» WORK TO COMPLETE
Will you reproduce the records word for word, from their first line up to and including the line that contains "28: (296, 42)"?

» EXERCISE INPUTS
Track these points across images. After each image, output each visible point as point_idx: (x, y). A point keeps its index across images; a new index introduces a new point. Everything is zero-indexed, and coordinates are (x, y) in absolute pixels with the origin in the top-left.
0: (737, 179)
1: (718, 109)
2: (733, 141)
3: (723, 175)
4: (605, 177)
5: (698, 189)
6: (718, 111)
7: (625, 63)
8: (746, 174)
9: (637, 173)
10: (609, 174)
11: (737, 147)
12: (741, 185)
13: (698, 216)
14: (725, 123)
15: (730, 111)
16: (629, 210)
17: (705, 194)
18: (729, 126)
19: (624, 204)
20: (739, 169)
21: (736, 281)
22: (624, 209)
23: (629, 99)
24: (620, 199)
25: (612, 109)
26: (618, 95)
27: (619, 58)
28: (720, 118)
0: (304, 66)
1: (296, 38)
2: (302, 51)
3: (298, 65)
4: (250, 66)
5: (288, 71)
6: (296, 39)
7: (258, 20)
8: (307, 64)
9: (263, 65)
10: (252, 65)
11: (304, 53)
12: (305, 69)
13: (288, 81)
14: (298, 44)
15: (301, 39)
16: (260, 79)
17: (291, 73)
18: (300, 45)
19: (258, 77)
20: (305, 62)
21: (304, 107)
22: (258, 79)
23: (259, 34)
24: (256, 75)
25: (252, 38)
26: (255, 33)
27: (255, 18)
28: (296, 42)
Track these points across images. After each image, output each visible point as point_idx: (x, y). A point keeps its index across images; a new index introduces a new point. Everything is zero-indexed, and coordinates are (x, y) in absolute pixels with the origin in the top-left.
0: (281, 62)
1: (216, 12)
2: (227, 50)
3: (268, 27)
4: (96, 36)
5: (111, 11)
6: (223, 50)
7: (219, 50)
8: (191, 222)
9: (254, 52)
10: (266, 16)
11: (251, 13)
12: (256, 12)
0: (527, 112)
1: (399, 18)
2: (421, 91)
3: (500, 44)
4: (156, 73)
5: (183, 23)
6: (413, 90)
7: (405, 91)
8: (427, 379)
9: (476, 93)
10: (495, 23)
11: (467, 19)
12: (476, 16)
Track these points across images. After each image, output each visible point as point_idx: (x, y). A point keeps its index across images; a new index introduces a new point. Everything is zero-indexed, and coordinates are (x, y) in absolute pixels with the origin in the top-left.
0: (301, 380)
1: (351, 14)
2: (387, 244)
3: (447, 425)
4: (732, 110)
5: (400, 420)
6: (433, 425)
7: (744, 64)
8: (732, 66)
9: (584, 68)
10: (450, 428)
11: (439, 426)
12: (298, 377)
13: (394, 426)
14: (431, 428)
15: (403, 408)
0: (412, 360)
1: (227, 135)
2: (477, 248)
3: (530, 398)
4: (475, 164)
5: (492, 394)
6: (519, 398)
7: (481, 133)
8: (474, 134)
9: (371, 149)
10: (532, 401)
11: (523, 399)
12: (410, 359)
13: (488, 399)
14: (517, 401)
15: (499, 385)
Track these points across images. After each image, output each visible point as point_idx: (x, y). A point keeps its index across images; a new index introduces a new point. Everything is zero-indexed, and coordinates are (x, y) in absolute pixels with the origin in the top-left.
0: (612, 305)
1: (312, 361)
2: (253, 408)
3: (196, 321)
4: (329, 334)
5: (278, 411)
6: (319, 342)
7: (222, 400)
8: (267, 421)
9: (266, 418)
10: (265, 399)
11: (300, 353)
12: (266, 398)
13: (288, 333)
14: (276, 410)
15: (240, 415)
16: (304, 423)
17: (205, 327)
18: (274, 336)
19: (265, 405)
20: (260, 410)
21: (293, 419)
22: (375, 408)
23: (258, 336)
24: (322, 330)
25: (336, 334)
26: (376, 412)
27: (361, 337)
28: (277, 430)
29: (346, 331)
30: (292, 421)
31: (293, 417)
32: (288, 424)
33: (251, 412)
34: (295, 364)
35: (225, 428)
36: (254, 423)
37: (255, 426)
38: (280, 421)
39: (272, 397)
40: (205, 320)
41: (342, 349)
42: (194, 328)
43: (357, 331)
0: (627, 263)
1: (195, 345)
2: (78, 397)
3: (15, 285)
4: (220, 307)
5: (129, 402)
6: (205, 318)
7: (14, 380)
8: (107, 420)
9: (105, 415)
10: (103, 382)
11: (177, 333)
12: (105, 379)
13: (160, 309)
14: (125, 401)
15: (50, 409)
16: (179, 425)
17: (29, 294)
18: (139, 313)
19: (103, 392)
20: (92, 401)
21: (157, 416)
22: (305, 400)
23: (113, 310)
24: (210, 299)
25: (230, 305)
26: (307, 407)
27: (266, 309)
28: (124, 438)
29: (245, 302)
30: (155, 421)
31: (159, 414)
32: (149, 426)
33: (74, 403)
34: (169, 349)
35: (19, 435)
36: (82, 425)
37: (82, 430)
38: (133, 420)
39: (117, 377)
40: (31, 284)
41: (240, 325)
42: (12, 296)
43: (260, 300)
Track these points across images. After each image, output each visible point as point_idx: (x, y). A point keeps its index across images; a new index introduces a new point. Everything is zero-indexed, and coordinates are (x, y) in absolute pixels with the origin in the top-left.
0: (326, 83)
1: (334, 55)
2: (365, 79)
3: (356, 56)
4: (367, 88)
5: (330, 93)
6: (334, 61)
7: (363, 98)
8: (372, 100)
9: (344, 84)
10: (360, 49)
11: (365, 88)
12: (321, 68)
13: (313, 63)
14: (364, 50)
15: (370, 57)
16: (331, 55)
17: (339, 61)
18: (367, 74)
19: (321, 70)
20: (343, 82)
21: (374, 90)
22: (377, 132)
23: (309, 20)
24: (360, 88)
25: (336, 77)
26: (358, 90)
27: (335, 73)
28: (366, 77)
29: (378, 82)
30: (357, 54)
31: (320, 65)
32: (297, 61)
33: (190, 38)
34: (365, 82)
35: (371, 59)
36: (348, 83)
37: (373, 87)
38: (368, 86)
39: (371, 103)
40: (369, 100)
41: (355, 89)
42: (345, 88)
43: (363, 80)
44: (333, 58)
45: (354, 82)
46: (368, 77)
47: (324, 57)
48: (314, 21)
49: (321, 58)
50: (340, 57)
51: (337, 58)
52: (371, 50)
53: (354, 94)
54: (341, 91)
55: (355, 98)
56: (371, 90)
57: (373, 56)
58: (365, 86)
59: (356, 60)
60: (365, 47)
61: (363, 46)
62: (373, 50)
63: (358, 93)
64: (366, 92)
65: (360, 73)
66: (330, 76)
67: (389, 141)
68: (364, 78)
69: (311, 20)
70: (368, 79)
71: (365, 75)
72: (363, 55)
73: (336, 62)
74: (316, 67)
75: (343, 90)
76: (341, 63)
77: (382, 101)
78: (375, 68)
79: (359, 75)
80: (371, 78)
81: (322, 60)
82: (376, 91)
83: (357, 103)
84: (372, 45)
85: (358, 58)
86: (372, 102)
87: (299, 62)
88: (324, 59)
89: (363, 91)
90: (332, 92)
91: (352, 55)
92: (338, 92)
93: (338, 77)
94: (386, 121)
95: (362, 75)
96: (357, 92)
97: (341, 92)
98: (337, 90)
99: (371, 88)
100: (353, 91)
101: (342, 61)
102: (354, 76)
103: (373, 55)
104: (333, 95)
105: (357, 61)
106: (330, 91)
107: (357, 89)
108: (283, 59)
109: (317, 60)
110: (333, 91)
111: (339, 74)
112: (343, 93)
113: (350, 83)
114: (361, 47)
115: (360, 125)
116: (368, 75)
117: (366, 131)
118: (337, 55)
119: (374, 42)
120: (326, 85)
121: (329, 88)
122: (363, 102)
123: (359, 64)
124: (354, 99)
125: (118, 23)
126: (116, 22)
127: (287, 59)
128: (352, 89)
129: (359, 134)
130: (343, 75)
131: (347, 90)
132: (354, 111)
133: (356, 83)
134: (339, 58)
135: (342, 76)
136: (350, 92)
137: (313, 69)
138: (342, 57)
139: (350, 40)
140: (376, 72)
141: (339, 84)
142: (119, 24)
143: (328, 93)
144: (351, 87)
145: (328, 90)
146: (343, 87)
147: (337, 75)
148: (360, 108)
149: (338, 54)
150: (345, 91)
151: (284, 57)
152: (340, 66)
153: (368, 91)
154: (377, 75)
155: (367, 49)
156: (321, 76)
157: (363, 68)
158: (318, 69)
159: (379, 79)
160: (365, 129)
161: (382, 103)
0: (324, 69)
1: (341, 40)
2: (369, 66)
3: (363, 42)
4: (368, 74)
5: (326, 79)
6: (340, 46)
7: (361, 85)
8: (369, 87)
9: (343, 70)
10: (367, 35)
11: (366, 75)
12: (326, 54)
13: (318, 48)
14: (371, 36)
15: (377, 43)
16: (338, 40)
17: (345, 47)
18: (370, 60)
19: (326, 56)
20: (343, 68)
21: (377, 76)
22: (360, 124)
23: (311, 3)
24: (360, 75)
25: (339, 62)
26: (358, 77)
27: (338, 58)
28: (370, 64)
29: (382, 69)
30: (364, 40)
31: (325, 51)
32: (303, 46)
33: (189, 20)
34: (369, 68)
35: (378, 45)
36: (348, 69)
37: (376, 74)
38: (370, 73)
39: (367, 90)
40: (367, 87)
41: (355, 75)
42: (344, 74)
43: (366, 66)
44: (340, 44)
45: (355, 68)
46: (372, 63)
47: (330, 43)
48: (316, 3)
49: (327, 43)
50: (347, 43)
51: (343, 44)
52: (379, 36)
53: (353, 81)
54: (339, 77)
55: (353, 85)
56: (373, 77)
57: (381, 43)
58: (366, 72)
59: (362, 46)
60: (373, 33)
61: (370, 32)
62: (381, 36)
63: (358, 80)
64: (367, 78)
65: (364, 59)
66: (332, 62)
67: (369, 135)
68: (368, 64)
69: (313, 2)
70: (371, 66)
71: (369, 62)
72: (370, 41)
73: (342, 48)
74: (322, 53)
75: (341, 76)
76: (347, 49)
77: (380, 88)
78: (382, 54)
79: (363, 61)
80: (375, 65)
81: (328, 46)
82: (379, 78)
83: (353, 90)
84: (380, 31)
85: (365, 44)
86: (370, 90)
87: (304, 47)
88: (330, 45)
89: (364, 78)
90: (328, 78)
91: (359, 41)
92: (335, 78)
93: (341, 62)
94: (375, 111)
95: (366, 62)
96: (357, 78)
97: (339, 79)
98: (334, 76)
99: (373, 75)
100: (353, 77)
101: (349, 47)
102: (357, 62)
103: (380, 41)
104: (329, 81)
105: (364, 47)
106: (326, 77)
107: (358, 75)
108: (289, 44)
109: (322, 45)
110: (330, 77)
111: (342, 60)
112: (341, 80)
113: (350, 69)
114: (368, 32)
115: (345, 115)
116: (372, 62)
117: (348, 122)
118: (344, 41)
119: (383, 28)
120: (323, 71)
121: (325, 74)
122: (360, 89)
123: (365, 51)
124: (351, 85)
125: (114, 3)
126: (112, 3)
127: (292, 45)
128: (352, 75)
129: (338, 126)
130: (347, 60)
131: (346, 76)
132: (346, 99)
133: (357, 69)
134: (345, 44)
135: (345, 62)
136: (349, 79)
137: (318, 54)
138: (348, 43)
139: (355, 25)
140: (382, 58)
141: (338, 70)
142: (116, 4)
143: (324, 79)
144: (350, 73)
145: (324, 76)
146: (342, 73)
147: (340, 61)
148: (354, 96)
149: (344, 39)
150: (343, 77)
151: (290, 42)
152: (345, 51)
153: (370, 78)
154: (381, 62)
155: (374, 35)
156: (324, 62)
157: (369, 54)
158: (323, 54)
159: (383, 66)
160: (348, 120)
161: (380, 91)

» OUTPUT BELOW
Track these points across images. After each image, output each visible point as point_idx: (x, y). A point keeps its index across images; a new index introduces a new point. Everything is zero-indexed, and coordinates are (x, y) in absolute pixels with the origin in the top-left.
0: (737, 179)
1: (718, 109)
2: (733, 141)
3: (723, 175)
4: (605, 177)
5: (698, 189)
6: (718, 111)
7: (625, 63)
8: (746, 174)
9: (637, 173)
10: (609, 174)
11: (737, 147)
12: (741, 185)
13: (698, 216)
14: (725, 123)
15: (730, 111)
16: (629, 210)
17: (705, 194)
18: (729, 126)
19: (624, 204)
20: (739, 169)
21: (736, 281)
22: (624, 209)
23: (629, 99)
24: (620, 199)
25: (612, 109)
26: (618, 95)
27: (619, 58)
28: (720, 118)
0: (304, 66)
1: (296, 38)
2: (302, 51)
3: (298, 65)
4: (250, 66)
5: (288, 71)
6: (296, 39)
7: (258, 20)
8: (307, 64)
9: (263, 65)
10: (252, 65)
11: (304, 53)
12: (305, 69)
13: (288, 81)
14: (298, 44)
15: (301, 39)
16: (260, 79)
17: (291, 73)
18: (300, 45)
19: (258, 77)
20: (305, 62)
21: (304, 107)
22: (258, 79)
23: (259, 34)
24: (256, 75)
25: (252, 38)
26: (255, 33)
27: (255, 18)
28: (296, 42)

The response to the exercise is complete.